# Matriz de Led 5x7



## fer_leon23 (Ene 28, 2006)

Hola, necesito que me ayuden, necesito manejar las matrices de leds 5x7, lo voy a hacer a traves de un micro Pic 16f** pero mi duda es, si saben de alun integrado que maneje directamente estos arreglos de leds. 

Gracias por la ayuda...

Un saludo desde Quito - Ecuador
Fernando Leon
Electrónica y Control EPN


----------



## elmasvital (Feb 3, 2006)

Bueno no te resolvera el problema de control pero si de conexion (nº de pines implicados) con registros de desplazamiento serie-paralelo como el 74hct164... busca información sobre estos integrados


----------



## pablo2013 (Feb 24, 2008)

el integrado se llama max6953 y te lo mandan gratis de la maxim


----------



## anthony123 (Feb 25, 2008)

Anda a la página de uControl.com.ar (creo q es asi) donde desarrollaron ya este proyecto y colgaron un codigo...! Lo ves y te guias por ahi: ademas pusieron un PCB ya probado!


----------



## CHUCHIN (Jul 5, 2008)

Checalo seguro que te sirve!


----------



## sisquet (Ago 29, 2008)

Yo me probado el de Maxim con matrices de diodos azules y va genial. Fácil de usar y como dice Pablo, te lo envían de muestra!

Pruébalo.


----------



## pepechip (Ago 29, 2008)

En el caso de que solo controles una matrix de 5x7 y utilices por ejemplo un 16f84, el cual tiene 5 + 8 entradas/salidas no necesitas nada mas.
Tambien pedes utilizar un 4017 el cual te proporcione secuencialmente tension a las filas, y tu mediante el pic controlas las columnas.


----------



## COARITES (Feb 28, 2010)

Alguien me podria ayudar a multiplexar 4matriz de leds de 8x8.
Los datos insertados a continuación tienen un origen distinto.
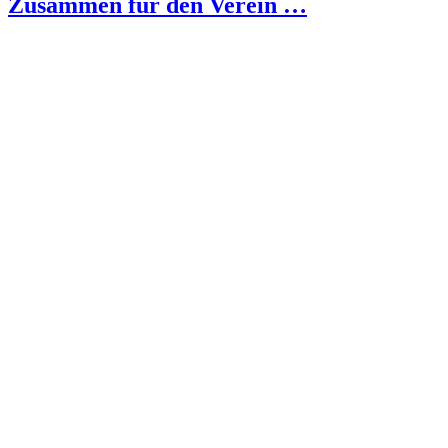
Zusammen für den Verein …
Si ha alguien le intera encontre estas paginas:
Ya que nadie me contestara como siempre
http://www.aquihayapuntes.com/
esta pagina esta buena la recominedo esta en PICC.

Y esta mas:
http://www.taringa.net/posts/ebooks-tutoriales/2450093/Como-hacer-un-cartel-de-led.html

hay mas. Esto si que esta bueno ya no usare MATRIZ DE LEDS sino salida a tv:
http://www.ucontrol.com.ar/wiki/index.php/PIC_PAL_Video_Library#La_librer.C3.ADa_PIC_PAL


----------



## blutengel (Mar 24, 2010)

hola..encontre una pagina ... en la cual hay una matriz de 5x7 ..en esta pagina hay una palabra ya determinada..lo probe en proteus ..si sale..de ahi lo arme ..y tambien salia..
luego en el mplab..cambie para que aparecieran nueva letras..lo probe en el proteus y salio..pero de ahi lo probe en mi circuito y no salio...
estuve leyendo..en esa pagina y me decia que debia hallar el valor para cada columna.. no se como hacer..entre en esa pagina..please...para que me puedan ayudar... 
http://users.tpg.com.au/users/talking/5x7_experiments_page4.html


----------



## beto3574 (May 14, 2010)

lo que sucede es que ellos toman cada led de la matriz y asocian a cada led un valor que si pasa de quince pues se vuelve hexadecimal...si ves en esa pagina hay un alfabeto completo y los numeros que le corresponden a cada led en ese determinado momento de encendido


----------